Sentjurc M, Mason R P
National Institute of Environmental Health Sciences, National Institutes of Health, Laboratory of Molecular Biophysics, Research Triangle Park, NC 27709.
Free Radic Biol Med. 1992;13(2):151-60. doi: 10.1016/0891-5849(92)90077-t.

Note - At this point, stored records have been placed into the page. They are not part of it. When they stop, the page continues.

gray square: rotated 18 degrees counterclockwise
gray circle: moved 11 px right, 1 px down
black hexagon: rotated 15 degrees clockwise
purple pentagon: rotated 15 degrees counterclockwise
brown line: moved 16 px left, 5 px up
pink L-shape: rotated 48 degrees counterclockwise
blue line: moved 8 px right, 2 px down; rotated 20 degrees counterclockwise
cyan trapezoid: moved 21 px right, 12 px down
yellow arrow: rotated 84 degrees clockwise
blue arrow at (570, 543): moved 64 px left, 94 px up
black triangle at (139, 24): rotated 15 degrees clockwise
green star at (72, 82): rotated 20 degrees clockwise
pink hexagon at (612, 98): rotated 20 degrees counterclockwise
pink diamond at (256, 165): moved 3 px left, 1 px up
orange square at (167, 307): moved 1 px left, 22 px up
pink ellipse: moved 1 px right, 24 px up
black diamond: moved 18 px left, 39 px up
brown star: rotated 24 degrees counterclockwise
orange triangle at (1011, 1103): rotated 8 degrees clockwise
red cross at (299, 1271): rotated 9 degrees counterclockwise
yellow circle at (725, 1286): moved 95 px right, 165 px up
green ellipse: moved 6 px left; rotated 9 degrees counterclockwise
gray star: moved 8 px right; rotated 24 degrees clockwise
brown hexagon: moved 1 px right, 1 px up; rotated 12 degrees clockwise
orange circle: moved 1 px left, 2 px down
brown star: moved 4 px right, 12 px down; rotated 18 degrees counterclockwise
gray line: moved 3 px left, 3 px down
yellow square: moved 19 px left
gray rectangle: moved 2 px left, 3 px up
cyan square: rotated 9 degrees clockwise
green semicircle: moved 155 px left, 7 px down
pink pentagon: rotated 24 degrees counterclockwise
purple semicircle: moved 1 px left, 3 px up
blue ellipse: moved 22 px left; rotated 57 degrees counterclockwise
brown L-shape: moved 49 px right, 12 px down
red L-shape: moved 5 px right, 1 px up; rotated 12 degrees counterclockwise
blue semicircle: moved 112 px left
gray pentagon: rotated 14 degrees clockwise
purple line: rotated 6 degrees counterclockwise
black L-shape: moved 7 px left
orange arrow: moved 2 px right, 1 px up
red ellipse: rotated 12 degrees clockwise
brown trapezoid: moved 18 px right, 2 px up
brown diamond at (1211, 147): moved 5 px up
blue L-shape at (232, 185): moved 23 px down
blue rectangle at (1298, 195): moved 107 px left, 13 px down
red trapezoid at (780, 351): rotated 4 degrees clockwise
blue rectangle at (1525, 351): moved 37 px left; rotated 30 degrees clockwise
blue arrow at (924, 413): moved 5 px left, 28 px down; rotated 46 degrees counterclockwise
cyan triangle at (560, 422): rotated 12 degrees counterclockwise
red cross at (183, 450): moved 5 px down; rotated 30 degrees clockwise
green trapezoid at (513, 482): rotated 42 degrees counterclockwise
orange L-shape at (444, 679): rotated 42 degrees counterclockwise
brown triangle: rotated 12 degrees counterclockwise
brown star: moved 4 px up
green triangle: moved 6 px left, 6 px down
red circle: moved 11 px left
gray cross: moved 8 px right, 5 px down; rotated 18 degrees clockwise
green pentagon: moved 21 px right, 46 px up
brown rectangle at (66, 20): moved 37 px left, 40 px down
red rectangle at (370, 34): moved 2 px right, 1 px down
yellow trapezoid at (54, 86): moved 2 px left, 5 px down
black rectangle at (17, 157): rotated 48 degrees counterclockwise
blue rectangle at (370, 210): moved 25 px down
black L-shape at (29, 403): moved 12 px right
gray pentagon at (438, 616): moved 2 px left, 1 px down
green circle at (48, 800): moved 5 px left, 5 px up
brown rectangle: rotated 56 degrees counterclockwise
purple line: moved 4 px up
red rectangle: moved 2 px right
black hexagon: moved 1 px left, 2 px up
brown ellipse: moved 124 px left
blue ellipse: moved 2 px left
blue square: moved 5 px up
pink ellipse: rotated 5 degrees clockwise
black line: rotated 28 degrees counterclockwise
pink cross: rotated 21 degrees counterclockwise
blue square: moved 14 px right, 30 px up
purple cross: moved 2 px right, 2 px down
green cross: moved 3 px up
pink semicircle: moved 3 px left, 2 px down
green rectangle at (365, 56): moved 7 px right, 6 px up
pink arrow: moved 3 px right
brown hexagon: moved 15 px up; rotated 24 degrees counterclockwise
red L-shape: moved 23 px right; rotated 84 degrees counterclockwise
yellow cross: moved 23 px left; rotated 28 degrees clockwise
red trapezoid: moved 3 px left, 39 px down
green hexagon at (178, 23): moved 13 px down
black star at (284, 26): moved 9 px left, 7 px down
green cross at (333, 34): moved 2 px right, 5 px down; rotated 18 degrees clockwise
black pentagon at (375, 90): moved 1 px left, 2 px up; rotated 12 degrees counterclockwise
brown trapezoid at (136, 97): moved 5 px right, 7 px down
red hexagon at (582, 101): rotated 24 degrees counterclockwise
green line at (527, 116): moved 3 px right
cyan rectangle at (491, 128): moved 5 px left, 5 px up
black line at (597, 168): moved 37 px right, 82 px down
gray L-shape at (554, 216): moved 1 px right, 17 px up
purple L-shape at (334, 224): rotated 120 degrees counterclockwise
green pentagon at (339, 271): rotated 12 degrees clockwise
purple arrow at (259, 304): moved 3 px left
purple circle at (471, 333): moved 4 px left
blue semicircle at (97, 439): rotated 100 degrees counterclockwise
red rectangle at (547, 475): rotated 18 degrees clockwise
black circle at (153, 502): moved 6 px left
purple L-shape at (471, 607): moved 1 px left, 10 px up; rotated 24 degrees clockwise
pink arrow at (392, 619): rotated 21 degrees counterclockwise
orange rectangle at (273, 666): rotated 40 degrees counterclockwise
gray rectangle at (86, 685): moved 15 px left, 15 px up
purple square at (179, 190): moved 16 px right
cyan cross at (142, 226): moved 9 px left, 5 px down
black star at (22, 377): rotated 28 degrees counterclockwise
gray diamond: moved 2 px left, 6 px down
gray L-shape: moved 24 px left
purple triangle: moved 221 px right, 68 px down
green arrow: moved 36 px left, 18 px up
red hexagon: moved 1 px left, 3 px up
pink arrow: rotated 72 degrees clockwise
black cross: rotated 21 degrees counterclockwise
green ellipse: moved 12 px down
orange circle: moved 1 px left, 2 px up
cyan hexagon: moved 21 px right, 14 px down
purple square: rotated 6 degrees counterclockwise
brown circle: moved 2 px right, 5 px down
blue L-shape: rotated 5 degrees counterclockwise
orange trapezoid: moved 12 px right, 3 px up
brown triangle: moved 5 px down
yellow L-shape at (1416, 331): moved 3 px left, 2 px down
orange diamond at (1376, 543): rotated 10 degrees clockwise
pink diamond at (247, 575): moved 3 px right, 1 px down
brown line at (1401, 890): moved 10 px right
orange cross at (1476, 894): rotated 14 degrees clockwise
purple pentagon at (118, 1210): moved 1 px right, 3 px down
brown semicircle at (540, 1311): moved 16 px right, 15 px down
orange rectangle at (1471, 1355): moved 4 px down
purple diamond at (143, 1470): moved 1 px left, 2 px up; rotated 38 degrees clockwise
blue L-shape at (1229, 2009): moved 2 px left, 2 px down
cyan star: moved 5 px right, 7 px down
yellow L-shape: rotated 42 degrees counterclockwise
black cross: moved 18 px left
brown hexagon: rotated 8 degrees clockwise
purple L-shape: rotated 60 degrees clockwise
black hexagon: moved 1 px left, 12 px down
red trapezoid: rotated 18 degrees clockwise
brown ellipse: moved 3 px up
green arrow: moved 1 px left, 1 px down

In vivo spin trapping of radical metabolites has become a promising tool in understanding and predicting toxicities caused by different xenobiotics. However, in biological systems radical adducts can be reduced to electron paramagnetic resonance (EPR)-silent hydroxylamines. To overcome this difficulty, different procedures for reoxidation of the reduced radical adducts were systematically investigated and some metabolic inhibitors of nitroxide reduction were tested. As a test system, carbon tetrachloride (CCl4), a known hepatotoxic substance, was used. CCl4 is metabolized by liver to .CCl3 and, in the presence of the spin trap phenyl N-t-butylnitrone (PBN), forms the PBN/.CCl3 and PBN/.CO2- radical adducts. These radical adducts were measured in the bile using electron paramagnetic resonance after administration of CCl4 and PBN to the rat. We have shown that these radical adducts were reduced to the corresponding hydroxylamines in vivo, since immediately after the collection of bile only traces of the radical adducts could be detected, but after oxidation by different procedures such as bubbling with oxygen, addition of mild oxidant potassium ferricyanide or autoxidation the EPR spectra intensity increases, indicating that the hydroxylamines had been re-oxidized back to nitroxides. The collection of bile into plastic Eppendorf tubes containing the sulfhydryl reagent N-ethylmaleimide (NEM) or the enzyme ascorbate oxidase did not increase the intensity of the spectra significantly, demonstrating that neither reduction by reduced glutathione (GSH) nor ascorbic acid occurred ex vivo. However in the presence of NEM faster re-oxidation was observed. A new radical adduct that was not observed previously in any in vivo experiment and which exhibited 13C hyperfine coupling was detected when the rats were injected with 13CCl4. We have proven that this is the same adduct detected previously in vitro in microsomal incubations of CCl4, PBN, GSH, and reduced nicotinamide adenine dinucleotide phosphate (NADPH). As a general rule, we have shown that a variety of oxidation procedures should be tried to detect the different radical adducts which are otherwise not observable due to the in vivo reduction of radical adducts.
体内自由基代谢物的自旋捕获已成为理解和预测不同外源性物质所致毒性的一种有前景的工具。然而,在生物系统中,自由基加合物可被还原为电子顺磁共振(EPR)沉默的羟胺。为克服这一困难,系统研究了还原自由基加合物的不同再氧化程序,并测试了一些氮氧化物还原的代谢抑制剂。作为测试系统,使用了已知的肝毒性物质四氯化碳(CCl4)。CCl4在肝脏中代谢为·CCl3,在自旋捕获剂苯基N-叔丁基硝酮(PBN)存在下,形成PBN/·CCl3和PBN/·CO2-自由基加合物。在给大鼠注射CCl4和PBN后,使用电子顺磁共振在胆汁中测量这些自由基加合物。我们已表明,这些自由基加合物在体内被还原为相应的羟胺,因为在收集胆汁后立即只能检测到痕量的自由基加合物,但在用不同程序氧化后,如用氧气鼓泡、添加温和氧化剂铁氰化钾或自氧化,EPR光谱强度增加,表明羟胺已被重新氧化为氮氧化物。将胆汁收集到含有巯基试剂N-乙基马来酰亚胺(NEM)或酶抗坏血酸氧化酶的塑料Eppendorf管中,并未显著增加光谱强度,这表明在体外既未发生由还原型谷胱甘肽(GSH)介导的还原,也未发生由抗坏血酸介导的还原。然而,在NEM存在下,观察到更快的再氧化。当给大鼠注射13CCl4时,检测到一种以前在任何体内实验中均未观察到且表现出13C超精细偶合的新自由基加合物。我们已证明,这与先前在CCl4、PBN、GSH和还原型烟酰胺腺嘌呤二核苷酸磷酸(NADPH)的微粒体孵育体外实验中检测到的加合物相同。一般来说,我们已表明,应尝试多种氧化程序以检测不同的自由基加合物,否则由于自由基加合物在体内的还原,这些加合物将无法观察到。